ReadsWeekend

The language of wood is not dead

If glasnost has done its work in Eastern Europe and books glorifying the communist system and the USSR have melted like snow in the sun... it is not the same in France. Even among publishers usually reputed for their seriousness - the Presses Universitaires de France - they continue to distribute two Que-sais-je worthy of the "Nobel... de la langue de bois"!. Two books, one on Hungary, the other on Poland, signed by the same author, Henri Smotkine - professor (?) at the University of Paris VIII. We are thus happy to learn that Hungary was the theater in 1956 of a "counter-revolutionary movement using criticisms formulated by the propaganda of the national and foreign reaction, especially American which was expressed from German soil" ( sic), and that in Poland "the agitation which began in 1980 under the influence of the 'Solidarity' trade union which does not represent any corporate branch but groups only Poles hostile to socialism has only increased the difficulties of Poland ". Dramatically zero! But taken in the second degree, what a model of hilarity from which this entire collection should be inspired... Precisely at the publisher, we answer: "It's a mistake, we didn't have time to read the script ". Curious error which is repeated twice, in 1984 and 1986, and which has lasted since, since the publisher does not hesitate to continue supplying the bookstore! Delusional...
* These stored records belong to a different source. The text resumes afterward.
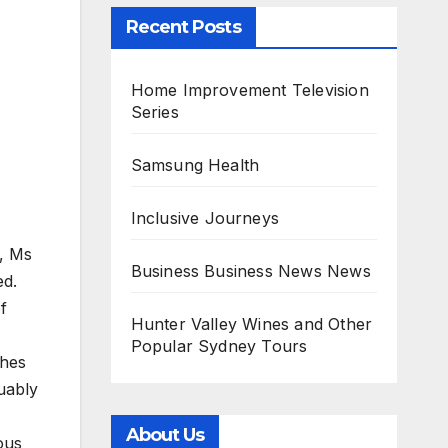
Recent Posts
Home Improvement Television
Series
Samsung Health
Inclusive Journeys
s, Ms
Business Business News News
ed.
f
Hunter Valley Wines and Other
Popular Sydney Tours
shes
uably
About Us
ous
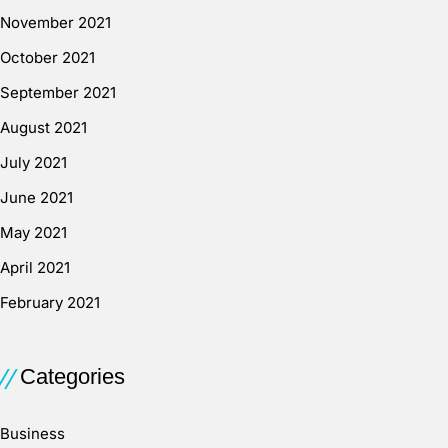
November 2021
October 2021
September 2021
August 2021
July 2021
June 2021
May 2021
April 2021
February 2021
Categories
Business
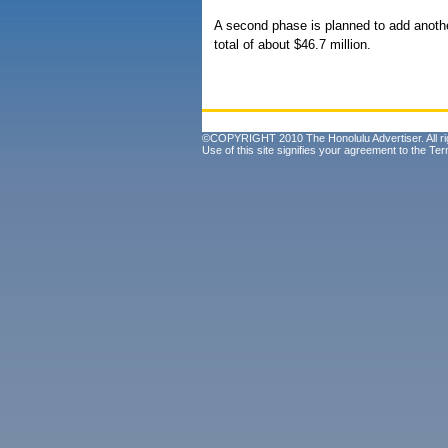
A second phase is planned to add anothe
total of about $46.7 million.
©COPYRIGHT 2010 The Honolulu Advertiser. All ri
Use of this site signifies your agreement to the
Ter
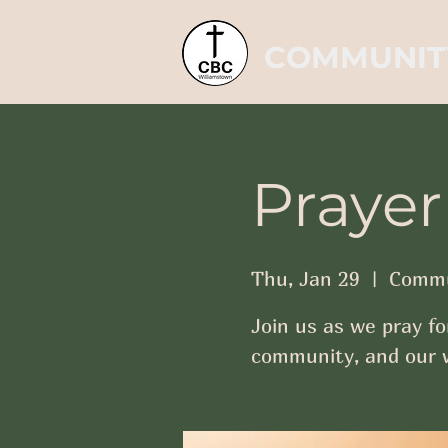
COMMUNIT
Prayer
Thu, Jan 29
  |  
Commu
Join us as we pray fo
community, and our w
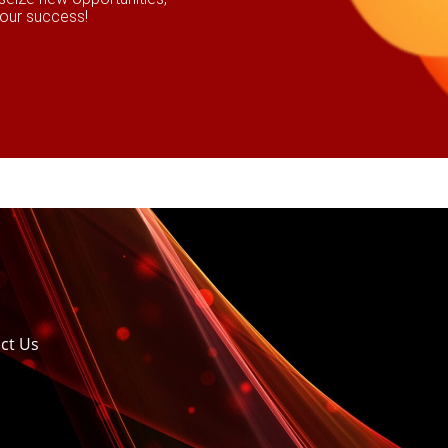
your success!
ct Us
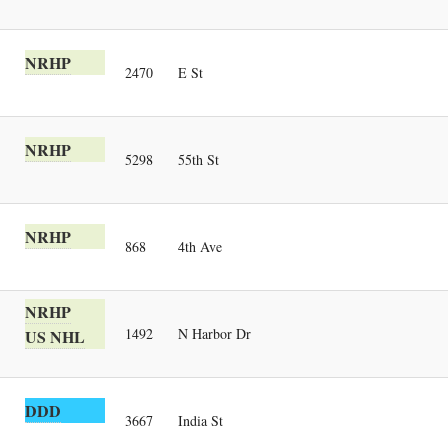
NRHP
2470
E St
NRHP
5298
55th St
NRHP
868
4th Ave
NRHP
1492
N Harbor Dr
US NHL
DDD
3667
India St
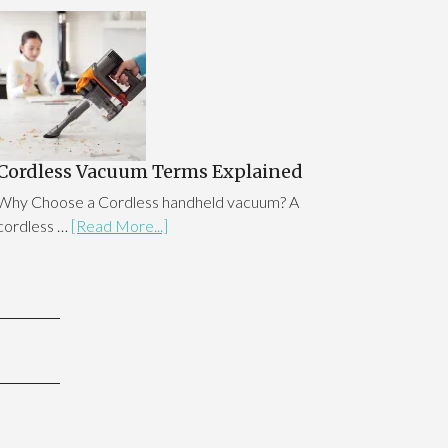
Cordless Vacuum Terms Explained
Why Choose a Cordless handheld vacuum? A
cordless …
[Read More...]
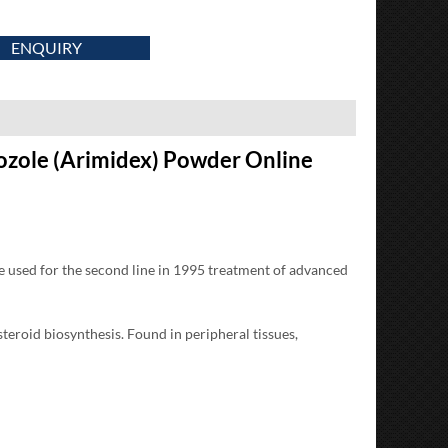
ENQUIRY
ozole (Arimidex) Powder Online
be used for the second line in 1995 treatment of advanced
roid biosynthesis. Found in peripheral tissues,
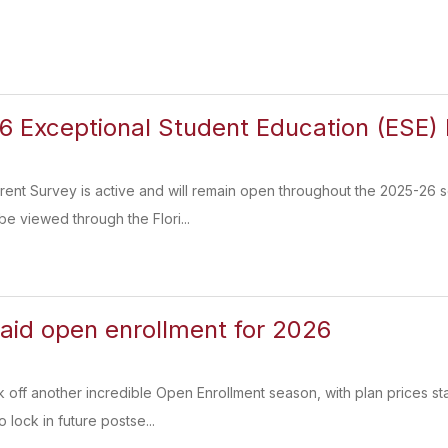
 Exceptional Student Education (ESE) 
nt Survey is active and will remain open throughout the 2025-26 s
be viewed through the Flori...
paid open enrollment for 2026
k off another incredible Open Enrollment season, with plan prices sta
 lock in future postse...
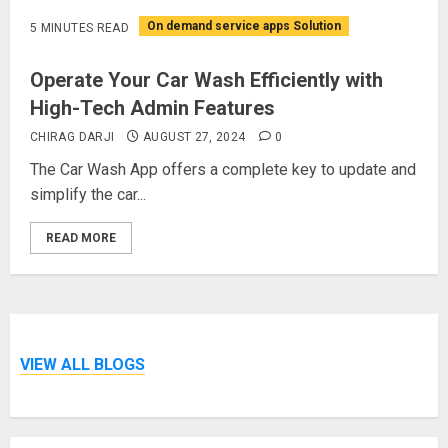
On demand service apps Solution
5 MINUTES READ
Operate Your Car Wash Efficiently with
High-Tech Admin Features
CHIRAG DARJI
AUGUST 27, 2024
0
The Car Wash App offers a complete key to update and
simplify the car...
READ MORE
VIEW ALL BLOGS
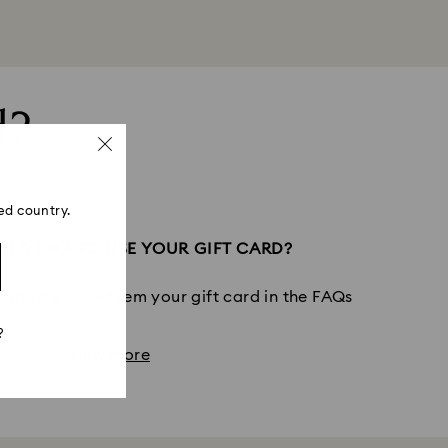
d?
ed country.
LD LIKE TO USE YOUR GIFT CARD?
out how to redeem your gift card in the FAQs
?
View more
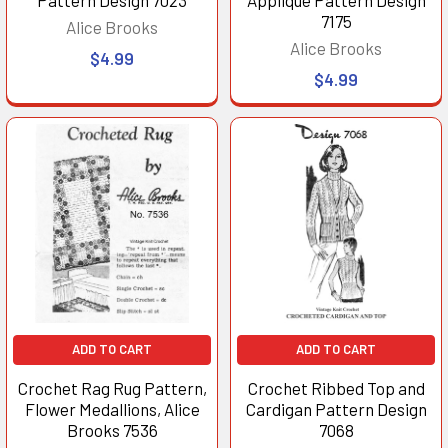
7175
Alice Brooks
Alice Brooks
$4.99
$4.99
ADD TO CART
ADD TO CART
Crochet Rag Rug Pattern,
Crochet Ribbed Top and
Flower Medallions, Alice
Cardigan Pattern Design
Brooks 7536
7068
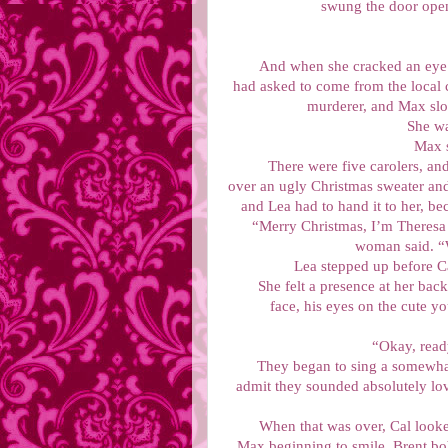
swung the door open
And when she cracked an eye o
had asked to come from the local 
murderer, and Max slow
She wa
Max s
There were five carolers, an
over an ugly Christmas sweater and 
and Lea had to hand it to her, be
“Merry Christmas, I’m Theresa 
woman said. “W
Lea stepped up before C
She felt a presence at her bac
face, his eyes on the cute y
“Okay, rea
They began to sing a somewhat 
admit they sounded absolutely lo
When that was over, Cal looke
Max beginning to smile, Brent bob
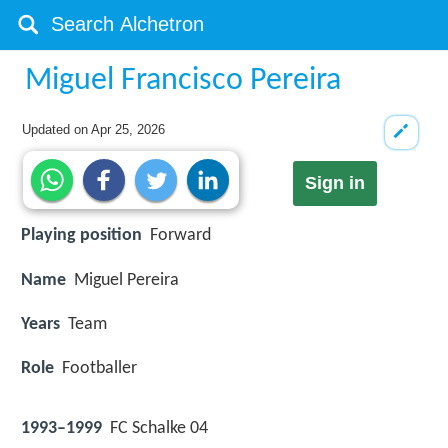
Miguel Francisco Pereira
Updated on
Apr 25, 2026
Sign in
Playing position
Forward
Name
Miguel Pereira
Years
Team
Role
Footballer
1993–1999
FC Schalke 04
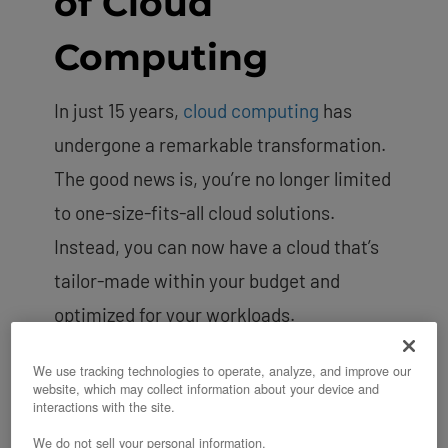
of Cloud
Computing
In just 15 years,
cloud computing
has
undergone a remarkable transformation.
The good news is, you’re no longer limited
to one-size-fits-all cloud solutions.
Instead, you can now have a cloud that’s
tailor-made within your budget and
optimized for your workloads.
With public and private clouds as the
We use tracking technologies to operate, analyze, and improve our
website, which may collect information about your device and
traditional options, innovative alternative
interactions with the site.
clouds have emerged and are making
We do not sell your personal information.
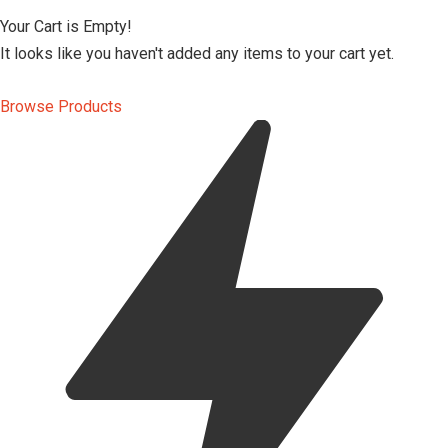
Your Cart is Empty!
It looks like you haven't added any items to your cart yet.
Browse Products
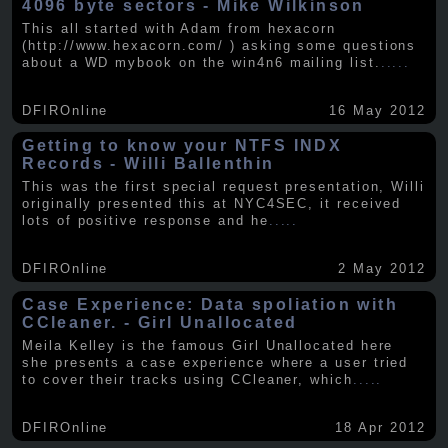
4096 byte sectors - Mike Wilkinson
This all started with Adam from hexacorn
(http://www.hexacorn.com/ ) asking some questions
about a WD mybook on the win4n6 mailing list.
.....
DFIROnline
16 May 2012
Getting to know your NTFS INDX
Records - Willi Ballenthin
This was the first special request presentation, Willi
originally presented this at NYC4SEC, it received
lots of positive response and he
.....
DFIROnline
2 May 2012
Case Experience: Data spoliation with
CCleaner. - Girl Unallocated
Meila Kelley is the famous Girl Unallocated here
she presents a case experience where a user tried
to cover their tracks using CCleaner, which
.....
DFIROnline
18 Apr 2012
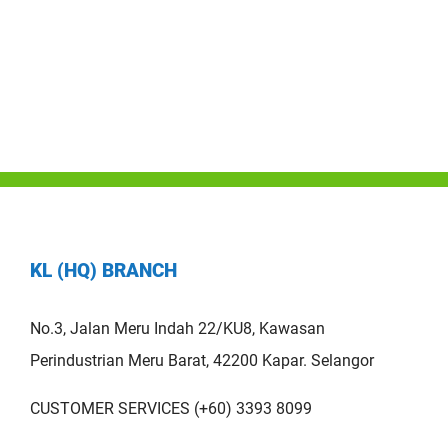
KL (HQ) BRANCH
No.3, Jalan Meru Indah 22/KU8, Kawasan
Perindustrian Meru Barat, 42200 Kapar. Selangor
CUSTOMER SERVICES (+60) 3393 8099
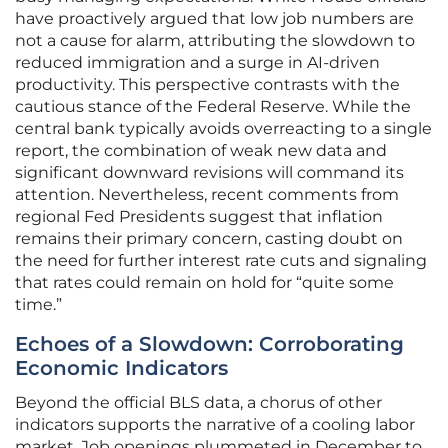
have proactively argued that low job numbers are
not a cause for alarm, attributing the slowdown to
reduced immigration and a surge in AI-driven
productivity. This perspective contrasts with the
cautious stance of the Federal Reserve. While the
central bank typically avoids overreacting to a single
report, the combination of weak new data and
significant downward revisions will command its
attention. Nevertheless, recent comments from
regional Fed Presidents suggest that inflation
remains their primary concern, casting doubt on
the need for further interest rate cuts and signaling
that rates could remain on hold for “quite some
time.”
Echoes of a Slowdown: Corroborating
Economic Indicators
Beyond the official BLS data, a chorus of other
indicators supports the narrative of a cooling labor
market. Job openings plummeted in December to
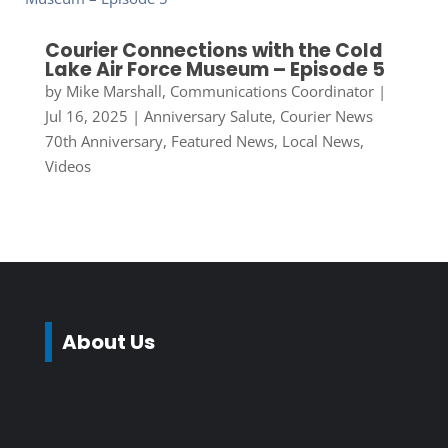
Courier Connections with the Cold
Lake Air Force Museum – Episode 5
by
Mike Marshall, Communications Coordinator
|
Jul 16, 2025
|
Anniversary Salute
,
Courier News
70th Anniversary
,
Featured News
,
Local News
,
Videos
About Us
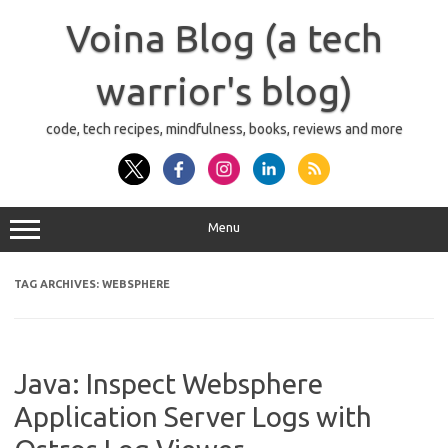
Skip
to
Voina Blog (a tech
content
warrior's blog)
code, tech recipes, mindfulness, books, reviews and more
Menu
TAG ARCHIVES:
WEBSPHERE
Java: Inspect Websphere
Application Server Logs with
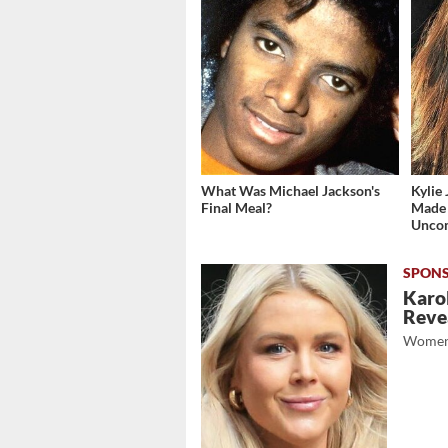
What Was Michael Jackson's
Kylie 
Final Meal?
Made 
Unco
Karol
Revea
Women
Nicolas Gros © Chained Duck 1993

Nicolas Gros Verheyde

Chief editor of the B2 site. Graduated in European law from the University of Paris I Pantheon Sorbonne and listener to the 65th session of the IHEDN (Institut des Hautes Etudes de la Défense Nationale. Journalist since 1989, founded B2 - Bruxelles2 in 2008. EU/NATO correspondent in Brussels for Sud-Ouest (previously West-France and France-Soir).